A Short History of our Society

The Society was formed in 1896 as The Lincoln Musical Society, with the aim of 'educating the public in the art of music' - at a time when the public took its music-making, like all leisure and artistic pursuits, very seriously! The first concert was on Tuesday December 8th 1896 in the Corn Exchange. Tickets cost 4s (20p), 2s and 1s! The programme included Mendelssohn's "Athalie" and a miscellany of songs, choruses and a recitation. The Musical Society changed its name to Lincoln Choral Society in 1987, as the new name was thought to be a better description of our activities.

In 1930 there was a concert at the Corn Exchange in Lincoln, including works of Sullivan, Mendelssohn, Rimsky-Korsakov and Massenet. It featured over 250 performers, with many members of the Hallé Orchestra. You can see a scan of the programme here.

For our Centenary Concert in November 1996, we commissioned a Cantata from one of Lincoln's most distinguished composers, Dr Philip Marshall (formerly Organist at Lincoln Cathedral, and Musical Director of the Society). We have also given first perfomances of smaller scale works by Patrick Bennett (former Deputy Musical Director and Répétiteur of the Society).
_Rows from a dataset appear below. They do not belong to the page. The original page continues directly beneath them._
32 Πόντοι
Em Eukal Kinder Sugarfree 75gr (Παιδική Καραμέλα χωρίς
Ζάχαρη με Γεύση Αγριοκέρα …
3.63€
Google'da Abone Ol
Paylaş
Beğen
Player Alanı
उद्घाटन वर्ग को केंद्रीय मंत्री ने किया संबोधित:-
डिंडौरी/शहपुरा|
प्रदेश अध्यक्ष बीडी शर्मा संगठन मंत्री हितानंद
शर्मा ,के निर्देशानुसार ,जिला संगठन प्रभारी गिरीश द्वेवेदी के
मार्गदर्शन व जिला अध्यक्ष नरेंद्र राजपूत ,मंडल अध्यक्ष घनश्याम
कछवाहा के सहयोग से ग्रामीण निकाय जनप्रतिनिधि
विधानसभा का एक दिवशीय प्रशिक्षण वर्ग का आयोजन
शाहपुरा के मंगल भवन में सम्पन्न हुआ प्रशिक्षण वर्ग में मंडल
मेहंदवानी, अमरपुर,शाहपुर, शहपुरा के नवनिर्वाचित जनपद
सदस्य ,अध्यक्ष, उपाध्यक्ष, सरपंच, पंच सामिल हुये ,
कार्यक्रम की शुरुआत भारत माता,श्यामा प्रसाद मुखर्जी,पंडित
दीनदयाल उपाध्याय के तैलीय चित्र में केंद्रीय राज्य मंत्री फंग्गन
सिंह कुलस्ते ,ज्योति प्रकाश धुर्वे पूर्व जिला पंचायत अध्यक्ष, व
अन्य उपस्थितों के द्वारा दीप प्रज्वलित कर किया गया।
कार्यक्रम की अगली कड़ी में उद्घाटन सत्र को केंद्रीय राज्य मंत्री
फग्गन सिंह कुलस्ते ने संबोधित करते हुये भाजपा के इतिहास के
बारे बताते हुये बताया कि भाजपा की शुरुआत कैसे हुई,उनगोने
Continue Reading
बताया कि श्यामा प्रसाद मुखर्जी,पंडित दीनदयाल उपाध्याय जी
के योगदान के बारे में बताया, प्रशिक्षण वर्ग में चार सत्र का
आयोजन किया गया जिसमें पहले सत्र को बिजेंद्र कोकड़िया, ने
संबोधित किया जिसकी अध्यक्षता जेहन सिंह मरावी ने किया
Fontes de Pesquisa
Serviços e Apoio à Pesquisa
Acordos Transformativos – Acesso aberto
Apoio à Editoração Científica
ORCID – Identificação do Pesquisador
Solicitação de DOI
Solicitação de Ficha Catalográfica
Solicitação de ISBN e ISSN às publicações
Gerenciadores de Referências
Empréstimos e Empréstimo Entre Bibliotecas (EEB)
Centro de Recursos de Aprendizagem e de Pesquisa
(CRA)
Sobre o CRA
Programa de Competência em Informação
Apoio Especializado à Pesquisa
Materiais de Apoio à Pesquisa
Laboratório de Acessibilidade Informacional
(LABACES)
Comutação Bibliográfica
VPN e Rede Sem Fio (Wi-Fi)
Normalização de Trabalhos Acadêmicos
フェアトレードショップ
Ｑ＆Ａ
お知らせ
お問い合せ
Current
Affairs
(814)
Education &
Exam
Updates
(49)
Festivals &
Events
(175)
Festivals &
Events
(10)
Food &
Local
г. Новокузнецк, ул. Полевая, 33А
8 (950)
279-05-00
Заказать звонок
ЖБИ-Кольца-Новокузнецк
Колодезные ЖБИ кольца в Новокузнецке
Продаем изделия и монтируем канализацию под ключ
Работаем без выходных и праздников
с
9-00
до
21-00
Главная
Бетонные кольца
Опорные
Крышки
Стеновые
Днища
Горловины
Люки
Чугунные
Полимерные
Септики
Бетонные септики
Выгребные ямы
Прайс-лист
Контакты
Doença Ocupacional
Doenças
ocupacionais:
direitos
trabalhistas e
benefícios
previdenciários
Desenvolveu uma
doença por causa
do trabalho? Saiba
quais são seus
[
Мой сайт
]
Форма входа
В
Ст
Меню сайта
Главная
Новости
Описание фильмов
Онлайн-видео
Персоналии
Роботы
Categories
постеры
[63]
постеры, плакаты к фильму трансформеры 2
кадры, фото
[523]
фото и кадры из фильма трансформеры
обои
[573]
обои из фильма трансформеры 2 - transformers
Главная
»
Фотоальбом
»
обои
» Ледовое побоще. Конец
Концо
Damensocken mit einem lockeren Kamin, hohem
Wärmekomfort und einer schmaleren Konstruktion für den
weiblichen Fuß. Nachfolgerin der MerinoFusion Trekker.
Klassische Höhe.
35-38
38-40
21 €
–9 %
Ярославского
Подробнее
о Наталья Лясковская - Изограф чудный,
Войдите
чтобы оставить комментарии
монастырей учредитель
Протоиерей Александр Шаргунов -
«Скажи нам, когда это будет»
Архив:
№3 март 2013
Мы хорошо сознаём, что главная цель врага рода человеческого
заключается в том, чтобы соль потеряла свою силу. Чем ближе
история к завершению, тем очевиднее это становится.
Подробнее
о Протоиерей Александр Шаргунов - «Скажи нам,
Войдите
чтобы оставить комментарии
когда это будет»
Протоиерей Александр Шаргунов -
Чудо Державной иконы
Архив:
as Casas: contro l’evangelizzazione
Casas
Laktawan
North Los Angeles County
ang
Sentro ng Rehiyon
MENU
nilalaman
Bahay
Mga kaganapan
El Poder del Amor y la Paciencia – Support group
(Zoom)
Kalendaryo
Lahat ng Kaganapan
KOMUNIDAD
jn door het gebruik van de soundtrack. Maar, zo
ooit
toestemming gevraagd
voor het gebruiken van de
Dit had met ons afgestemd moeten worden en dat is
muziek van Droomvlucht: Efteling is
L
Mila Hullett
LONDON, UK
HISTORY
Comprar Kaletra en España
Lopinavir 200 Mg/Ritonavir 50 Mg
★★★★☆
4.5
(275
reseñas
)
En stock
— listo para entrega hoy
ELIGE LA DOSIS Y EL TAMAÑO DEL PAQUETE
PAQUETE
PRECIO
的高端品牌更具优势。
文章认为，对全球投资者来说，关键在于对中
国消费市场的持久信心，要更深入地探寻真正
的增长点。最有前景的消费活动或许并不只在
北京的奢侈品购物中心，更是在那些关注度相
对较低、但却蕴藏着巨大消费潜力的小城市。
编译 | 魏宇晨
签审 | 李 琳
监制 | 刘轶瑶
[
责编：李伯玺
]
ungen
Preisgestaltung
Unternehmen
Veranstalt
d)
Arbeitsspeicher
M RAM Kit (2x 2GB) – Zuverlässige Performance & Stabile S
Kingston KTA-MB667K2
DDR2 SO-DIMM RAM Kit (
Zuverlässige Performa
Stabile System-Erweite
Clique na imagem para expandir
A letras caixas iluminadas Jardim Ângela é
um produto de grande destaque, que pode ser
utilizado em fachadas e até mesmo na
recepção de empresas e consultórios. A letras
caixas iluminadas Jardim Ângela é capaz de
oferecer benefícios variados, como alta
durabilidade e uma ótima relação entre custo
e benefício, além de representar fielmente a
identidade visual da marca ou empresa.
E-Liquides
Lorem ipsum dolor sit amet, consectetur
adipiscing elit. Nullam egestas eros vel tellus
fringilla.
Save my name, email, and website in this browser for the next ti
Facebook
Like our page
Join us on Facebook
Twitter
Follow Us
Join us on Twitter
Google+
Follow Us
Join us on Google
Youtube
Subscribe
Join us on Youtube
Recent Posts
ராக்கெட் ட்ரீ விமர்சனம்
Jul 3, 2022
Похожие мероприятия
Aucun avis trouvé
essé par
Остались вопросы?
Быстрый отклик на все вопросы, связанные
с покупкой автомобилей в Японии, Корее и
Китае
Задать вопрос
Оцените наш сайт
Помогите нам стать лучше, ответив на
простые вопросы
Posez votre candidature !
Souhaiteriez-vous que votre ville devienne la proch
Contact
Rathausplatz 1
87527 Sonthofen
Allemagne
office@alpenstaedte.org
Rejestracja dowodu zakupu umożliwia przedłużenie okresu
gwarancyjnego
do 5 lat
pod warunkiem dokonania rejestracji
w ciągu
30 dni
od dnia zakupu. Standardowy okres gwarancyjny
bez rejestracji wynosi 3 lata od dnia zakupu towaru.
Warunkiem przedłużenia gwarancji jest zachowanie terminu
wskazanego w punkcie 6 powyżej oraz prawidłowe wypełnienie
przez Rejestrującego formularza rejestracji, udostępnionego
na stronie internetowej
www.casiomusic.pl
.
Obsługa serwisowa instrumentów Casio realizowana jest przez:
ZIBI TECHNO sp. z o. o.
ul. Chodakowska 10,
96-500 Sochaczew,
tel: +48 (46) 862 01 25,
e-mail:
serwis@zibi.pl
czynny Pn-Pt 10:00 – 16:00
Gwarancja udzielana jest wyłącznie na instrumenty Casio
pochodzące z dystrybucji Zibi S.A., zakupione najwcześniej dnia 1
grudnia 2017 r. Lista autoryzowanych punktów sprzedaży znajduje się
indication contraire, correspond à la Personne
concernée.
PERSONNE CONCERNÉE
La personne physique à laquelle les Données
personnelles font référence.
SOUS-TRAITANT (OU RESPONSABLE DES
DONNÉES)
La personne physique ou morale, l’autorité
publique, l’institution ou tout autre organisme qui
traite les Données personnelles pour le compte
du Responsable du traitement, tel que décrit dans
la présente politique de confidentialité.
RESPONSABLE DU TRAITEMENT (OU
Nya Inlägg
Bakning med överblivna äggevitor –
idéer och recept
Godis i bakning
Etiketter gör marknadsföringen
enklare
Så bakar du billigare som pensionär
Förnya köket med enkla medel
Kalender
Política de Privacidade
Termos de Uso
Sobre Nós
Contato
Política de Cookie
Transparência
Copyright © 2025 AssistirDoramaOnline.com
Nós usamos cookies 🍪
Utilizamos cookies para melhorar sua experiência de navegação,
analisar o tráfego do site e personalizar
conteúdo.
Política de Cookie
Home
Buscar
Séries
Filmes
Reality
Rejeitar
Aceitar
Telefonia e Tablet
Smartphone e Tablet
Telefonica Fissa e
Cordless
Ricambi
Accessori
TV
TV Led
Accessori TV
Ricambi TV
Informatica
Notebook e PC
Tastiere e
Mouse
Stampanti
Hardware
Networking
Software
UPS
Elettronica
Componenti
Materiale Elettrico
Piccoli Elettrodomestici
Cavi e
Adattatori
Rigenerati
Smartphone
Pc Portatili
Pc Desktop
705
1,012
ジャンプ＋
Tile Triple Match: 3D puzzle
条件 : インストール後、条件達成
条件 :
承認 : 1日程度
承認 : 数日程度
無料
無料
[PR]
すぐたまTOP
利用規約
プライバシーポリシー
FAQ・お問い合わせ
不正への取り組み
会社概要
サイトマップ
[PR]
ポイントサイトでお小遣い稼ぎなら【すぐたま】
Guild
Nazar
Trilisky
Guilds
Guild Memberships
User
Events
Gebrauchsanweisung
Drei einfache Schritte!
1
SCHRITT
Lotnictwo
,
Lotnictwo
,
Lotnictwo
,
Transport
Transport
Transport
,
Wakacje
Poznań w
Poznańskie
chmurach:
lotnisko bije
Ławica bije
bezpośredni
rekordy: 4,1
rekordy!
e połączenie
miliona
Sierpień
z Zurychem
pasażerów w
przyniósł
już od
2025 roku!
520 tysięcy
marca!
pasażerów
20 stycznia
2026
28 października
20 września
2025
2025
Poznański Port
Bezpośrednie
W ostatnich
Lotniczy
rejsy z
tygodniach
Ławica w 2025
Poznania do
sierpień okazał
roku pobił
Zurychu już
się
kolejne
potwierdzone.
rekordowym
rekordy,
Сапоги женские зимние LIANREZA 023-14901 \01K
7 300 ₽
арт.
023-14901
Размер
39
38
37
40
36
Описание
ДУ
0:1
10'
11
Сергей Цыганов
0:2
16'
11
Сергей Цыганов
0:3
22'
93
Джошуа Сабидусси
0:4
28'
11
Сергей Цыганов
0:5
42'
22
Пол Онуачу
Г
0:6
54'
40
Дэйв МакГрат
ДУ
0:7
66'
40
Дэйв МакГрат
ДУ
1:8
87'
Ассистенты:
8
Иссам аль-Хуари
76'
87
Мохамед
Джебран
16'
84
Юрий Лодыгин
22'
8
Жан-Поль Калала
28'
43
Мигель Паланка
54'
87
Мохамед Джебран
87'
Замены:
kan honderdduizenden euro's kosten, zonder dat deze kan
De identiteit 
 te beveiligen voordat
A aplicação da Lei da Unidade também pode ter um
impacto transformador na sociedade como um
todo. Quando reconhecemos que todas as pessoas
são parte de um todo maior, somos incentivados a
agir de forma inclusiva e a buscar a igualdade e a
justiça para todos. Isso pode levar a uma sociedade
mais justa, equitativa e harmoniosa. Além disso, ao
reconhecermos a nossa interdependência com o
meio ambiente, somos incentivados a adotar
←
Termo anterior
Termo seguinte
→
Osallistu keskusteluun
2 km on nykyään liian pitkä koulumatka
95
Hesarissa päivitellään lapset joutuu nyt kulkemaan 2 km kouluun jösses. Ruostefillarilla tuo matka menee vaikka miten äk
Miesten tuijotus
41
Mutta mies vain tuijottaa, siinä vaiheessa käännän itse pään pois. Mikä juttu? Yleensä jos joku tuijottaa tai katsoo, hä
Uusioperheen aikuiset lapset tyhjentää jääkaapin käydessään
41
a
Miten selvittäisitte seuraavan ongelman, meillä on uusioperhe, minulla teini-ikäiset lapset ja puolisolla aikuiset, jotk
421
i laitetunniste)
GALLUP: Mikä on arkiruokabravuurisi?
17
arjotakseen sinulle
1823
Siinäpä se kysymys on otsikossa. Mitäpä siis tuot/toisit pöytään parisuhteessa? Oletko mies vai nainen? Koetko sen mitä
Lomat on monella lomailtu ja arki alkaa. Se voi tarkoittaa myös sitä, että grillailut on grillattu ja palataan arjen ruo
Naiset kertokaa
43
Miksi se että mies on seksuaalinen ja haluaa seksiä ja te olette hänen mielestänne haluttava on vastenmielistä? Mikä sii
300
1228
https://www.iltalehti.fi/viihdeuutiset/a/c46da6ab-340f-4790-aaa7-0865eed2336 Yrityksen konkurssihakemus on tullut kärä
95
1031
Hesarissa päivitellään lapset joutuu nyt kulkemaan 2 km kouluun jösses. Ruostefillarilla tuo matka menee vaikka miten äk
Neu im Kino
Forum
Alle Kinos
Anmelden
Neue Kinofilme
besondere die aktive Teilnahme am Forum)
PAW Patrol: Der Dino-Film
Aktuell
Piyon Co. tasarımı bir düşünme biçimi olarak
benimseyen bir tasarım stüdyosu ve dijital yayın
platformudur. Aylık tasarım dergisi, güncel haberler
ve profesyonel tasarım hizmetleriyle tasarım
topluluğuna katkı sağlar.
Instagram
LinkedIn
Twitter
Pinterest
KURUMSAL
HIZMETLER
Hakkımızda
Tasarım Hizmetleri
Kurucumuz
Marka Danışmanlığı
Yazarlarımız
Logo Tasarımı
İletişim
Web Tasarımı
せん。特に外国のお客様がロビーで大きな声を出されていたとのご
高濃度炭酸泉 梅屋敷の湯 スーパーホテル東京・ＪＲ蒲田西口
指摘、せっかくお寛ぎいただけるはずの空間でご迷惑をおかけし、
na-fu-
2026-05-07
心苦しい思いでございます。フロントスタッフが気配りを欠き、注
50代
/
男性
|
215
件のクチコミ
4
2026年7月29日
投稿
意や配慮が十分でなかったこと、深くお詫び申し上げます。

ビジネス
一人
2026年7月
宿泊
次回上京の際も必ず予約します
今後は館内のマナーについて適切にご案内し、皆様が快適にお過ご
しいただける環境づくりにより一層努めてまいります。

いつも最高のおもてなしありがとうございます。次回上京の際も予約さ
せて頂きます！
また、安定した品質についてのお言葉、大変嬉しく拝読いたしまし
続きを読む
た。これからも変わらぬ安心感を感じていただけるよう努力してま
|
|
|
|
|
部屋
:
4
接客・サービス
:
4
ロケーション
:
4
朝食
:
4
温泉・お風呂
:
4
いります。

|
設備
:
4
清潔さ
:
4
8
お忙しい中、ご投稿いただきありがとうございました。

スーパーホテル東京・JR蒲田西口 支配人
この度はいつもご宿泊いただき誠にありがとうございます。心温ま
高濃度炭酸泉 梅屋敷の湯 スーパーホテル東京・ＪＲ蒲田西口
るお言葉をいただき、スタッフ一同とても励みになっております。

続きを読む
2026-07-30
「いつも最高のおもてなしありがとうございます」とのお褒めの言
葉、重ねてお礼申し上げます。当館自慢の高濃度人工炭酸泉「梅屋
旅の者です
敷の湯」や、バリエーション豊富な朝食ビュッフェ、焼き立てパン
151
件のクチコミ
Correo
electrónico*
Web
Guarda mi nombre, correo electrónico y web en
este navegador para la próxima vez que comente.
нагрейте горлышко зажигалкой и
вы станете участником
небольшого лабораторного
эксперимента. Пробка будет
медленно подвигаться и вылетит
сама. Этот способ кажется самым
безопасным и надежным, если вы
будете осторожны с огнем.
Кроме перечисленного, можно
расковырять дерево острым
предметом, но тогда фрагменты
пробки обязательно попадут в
We aim to continue to be a happy Choral Society, where friendship and a mutual love of choral music binds us together into a successful organisation where musical excellence is the ultimate goal. We aim to give our audience high quality and enjoyable choral music which extends their repertoire and ours, offering diversity of experience to choir and audience and enriching the cultural life of the community.

Lincoln Choral Society and the Black Dyke brass band performed Handel's Messiah in 2013.